_What this task involves_: Transcribe the listing verbatim from its first line through the line containing "Lina Merhar", with both of those lines included.

*** Provided records ***

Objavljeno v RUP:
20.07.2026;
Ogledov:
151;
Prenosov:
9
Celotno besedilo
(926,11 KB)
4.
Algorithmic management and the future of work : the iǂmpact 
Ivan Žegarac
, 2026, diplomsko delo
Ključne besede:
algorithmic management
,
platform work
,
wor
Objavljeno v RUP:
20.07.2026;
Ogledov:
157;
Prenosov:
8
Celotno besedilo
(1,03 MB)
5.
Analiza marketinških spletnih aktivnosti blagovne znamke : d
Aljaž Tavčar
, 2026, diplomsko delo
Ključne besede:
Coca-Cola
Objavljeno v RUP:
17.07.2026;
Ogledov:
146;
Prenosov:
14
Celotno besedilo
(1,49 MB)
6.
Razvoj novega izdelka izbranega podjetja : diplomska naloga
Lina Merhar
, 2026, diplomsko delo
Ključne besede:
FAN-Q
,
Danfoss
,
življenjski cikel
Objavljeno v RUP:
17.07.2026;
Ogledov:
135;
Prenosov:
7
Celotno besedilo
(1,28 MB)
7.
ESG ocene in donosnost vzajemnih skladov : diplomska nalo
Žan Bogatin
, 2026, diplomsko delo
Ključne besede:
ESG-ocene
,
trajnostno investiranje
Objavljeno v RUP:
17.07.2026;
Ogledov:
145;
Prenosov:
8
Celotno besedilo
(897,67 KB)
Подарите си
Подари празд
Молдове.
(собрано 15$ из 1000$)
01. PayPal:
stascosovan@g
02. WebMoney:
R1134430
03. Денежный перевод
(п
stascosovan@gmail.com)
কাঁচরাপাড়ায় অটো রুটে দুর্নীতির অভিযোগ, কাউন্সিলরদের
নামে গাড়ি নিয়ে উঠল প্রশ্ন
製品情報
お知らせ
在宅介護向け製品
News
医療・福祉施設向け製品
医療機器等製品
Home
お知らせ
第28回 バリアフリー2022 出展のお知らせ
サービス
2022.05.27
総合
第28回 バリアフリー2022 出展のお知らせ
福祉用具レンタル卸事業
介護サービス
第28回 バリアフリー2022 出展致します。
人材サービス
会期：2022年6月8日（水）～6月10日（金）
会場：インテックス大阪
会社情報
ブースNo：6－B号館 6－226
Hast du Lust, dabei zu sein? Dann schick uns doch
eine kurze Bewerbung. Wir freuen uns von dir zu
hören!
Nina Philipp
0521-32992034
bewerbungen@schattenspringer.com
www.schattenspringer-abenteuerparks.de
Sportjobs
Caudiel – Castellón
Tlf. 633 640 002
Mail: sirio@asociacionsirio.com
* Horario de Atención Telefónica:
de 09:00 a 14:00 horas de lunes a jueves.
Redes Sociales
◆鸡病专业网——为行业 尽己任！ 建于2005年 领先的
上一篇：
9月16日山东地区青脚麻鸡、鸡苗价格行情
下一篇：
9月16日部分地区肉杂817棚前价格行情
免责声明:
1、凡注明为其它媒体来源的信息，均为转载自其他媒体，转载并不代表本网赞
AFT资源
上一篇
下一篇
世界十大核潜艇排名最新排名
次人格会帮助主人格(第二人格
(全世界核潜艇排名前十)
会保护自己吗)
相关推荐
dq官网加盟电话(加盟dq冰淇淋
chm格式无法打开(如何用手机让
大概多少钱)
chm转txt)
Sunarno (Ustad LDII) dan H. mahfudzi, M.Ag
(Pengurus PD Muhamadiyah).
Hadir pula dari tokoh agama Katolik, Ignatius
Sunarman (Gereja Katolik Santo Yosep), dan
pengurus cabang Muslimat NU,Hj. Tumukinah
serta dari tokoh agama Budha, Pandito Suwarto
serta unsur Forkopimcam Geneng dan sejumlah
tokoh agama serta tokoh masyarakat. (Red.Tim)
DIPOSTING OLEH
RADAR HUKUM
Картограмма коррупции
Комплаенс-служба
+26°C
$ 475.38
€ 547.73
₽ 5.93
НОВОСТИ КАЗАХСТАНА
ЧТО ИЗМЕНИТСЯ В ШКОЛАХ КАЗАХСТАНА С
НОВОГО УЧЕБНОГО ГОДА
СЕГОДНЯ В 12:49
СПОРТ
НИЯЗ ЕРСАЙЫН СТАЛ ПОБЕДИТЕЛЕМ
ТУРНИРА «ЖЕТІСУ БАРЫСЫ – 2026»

*** End of Provided records ***

_Task answer_:
Objavljeno v RUP:
20.07.2026;
Ogledov:
151;
Prenosov:
9
Celotno besedilo
(926,11 KB)
4.
Algorithmic management and the future of work : the iǂmpact 
Ivan Žegarac
, 2026, diplomsko delo
Ključne besede:
algorithmic management
,
platform work
,
wor
Objavljeno v RUP:
20.07.2026;
Ogledov:
157;
Prenosov:
8
Celotno besedilo
(1,03 MB)
5.
Analiza marketinških spletnih aktivnosti blagovne znamke : d
Aljaž Tavčar
, 2026, diplomsko delo
Ključne besede:
Coca-Cola
Objavljeno v RUP:
17.07.2026;
Ogledov:
146;
Prenosov:
14
Celotno besedilo
(1,49 MB)
6.
Razvoj novega izdelka izbranega podjetja : diplomska naloga
Lina Merhar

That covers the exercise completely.